A Portrait of the Artist as a Young Man by James Joyce – Ok. I do not have a grasp on this book, but I think that admission an important piece of the puzzling text. A look at language occurs whether or not the reader wants it, for the story doesn’t really emerge, or bear a fullness, if the reader resists the unrelenting feelings the poetic language engenders. Joyce is a master, and his first novel loudly declares this.

The Scarlet Letter by Nathaniel Hawthorne – There isn’t much subtle about this work, but there is quite a hook to hold you until it’s finished. Topics: guilt, shame, religion.

Slaughterhouse-Five by Kurt Vonnegut – It isn’t how I started Vonnegut, but it’s how I’d recommend starting him (if not a short story to whet yourself). SF is a beautiful book with a bunch of fun and tough dealings, like death and determinism and humanity.

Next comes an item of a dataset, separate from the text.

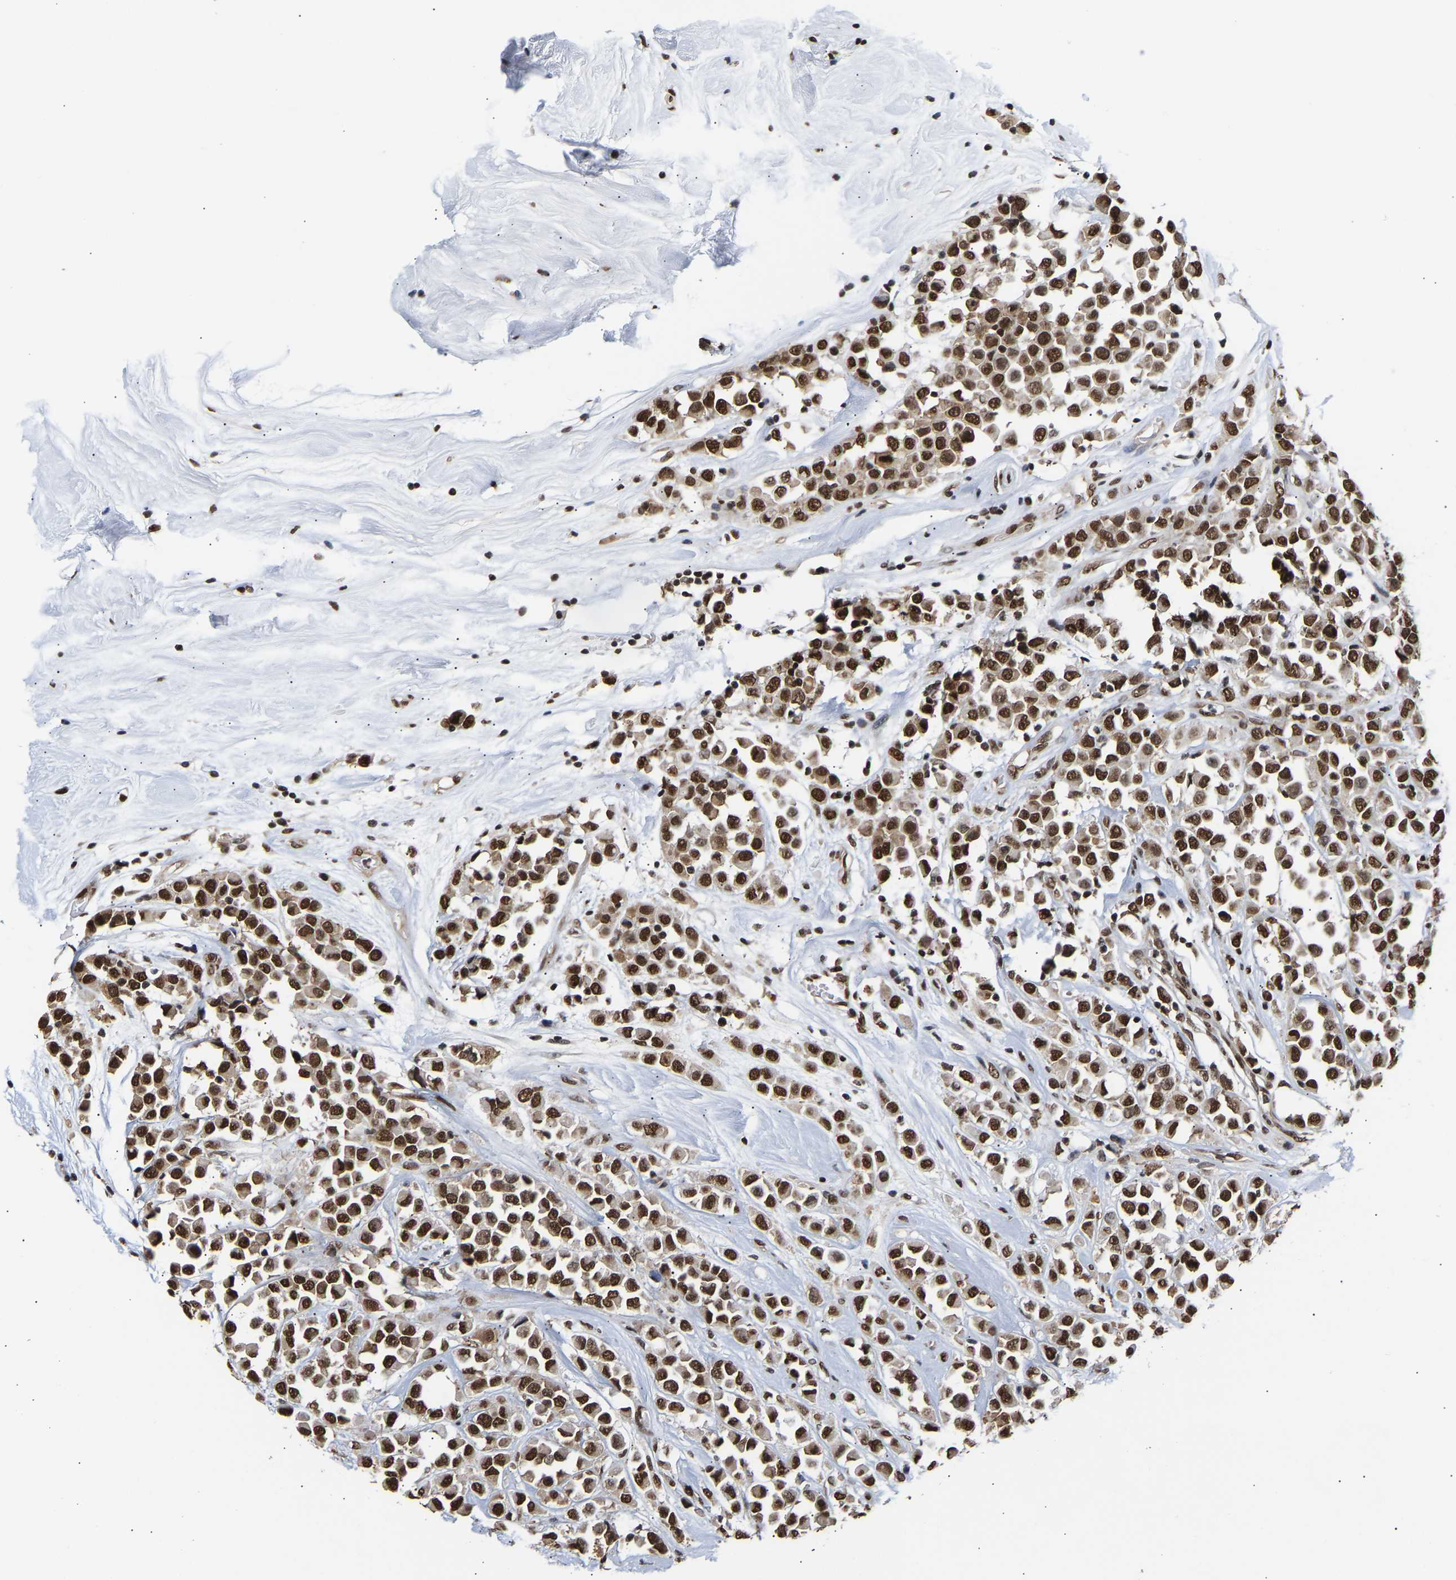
{"staining": {"intensity": "strong", "quantity": ">75%", "location": "nuclear"}, "tissue": "breast cancer", "cell_type": "Tumor cells", "image_type": "cancer", "snomed": [{"axis": "morphology", "description": "Duct carcinoma"}, {"axis": "topography", "description": "Breast"}], "caption": "Breast cancer (intraductal carcinoma) was stained to show a protein in brown. There is high levels of strong nuclear expression in approximately >75% of tumor cells. The staining was performed using DAB to visualize the protein expression in brown, while the nuclei were stained in blue with hematoxylin (Magnification: 20x).", "gene": "PSIP1", "patient": {"sex": "female", "age": 61}}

Up From Slavery by Booker T. Washington – I think this book is important. Of course I have problems with some things in it, but it can do a world of good for an ailing idea of people in regards to equality or the condition of America in Reconstruction/The Gilded Age. “Any man, regardless of colour, will be recognized and rewarded just in proportion as he learns to do something well.”

White Noise by Don DeLillo – Inspired by Becker’s Denial of Death, here is a discourse on how ignoring death happens. Ultimately, the narrative becomes an exploration–a highly satiric one, at that–on life and death, the meaning of both.

Wide Sargasso Sea by Jean Rhys – Simple writing, but the text is loaded–approaching poetry. The novel is almost an answer to Jane Eyre, or a retelling; it contains a couple of characters from the novel and tells their story. This story is about how the Other approaches the other Other, how binary thinkers operate, how dangerous pride is. And a dually told love story, told by both partners–maybe I wouldn’t call it love…”They say when trouble comes close ranks, and so the white people did. But we were not in their ranks.”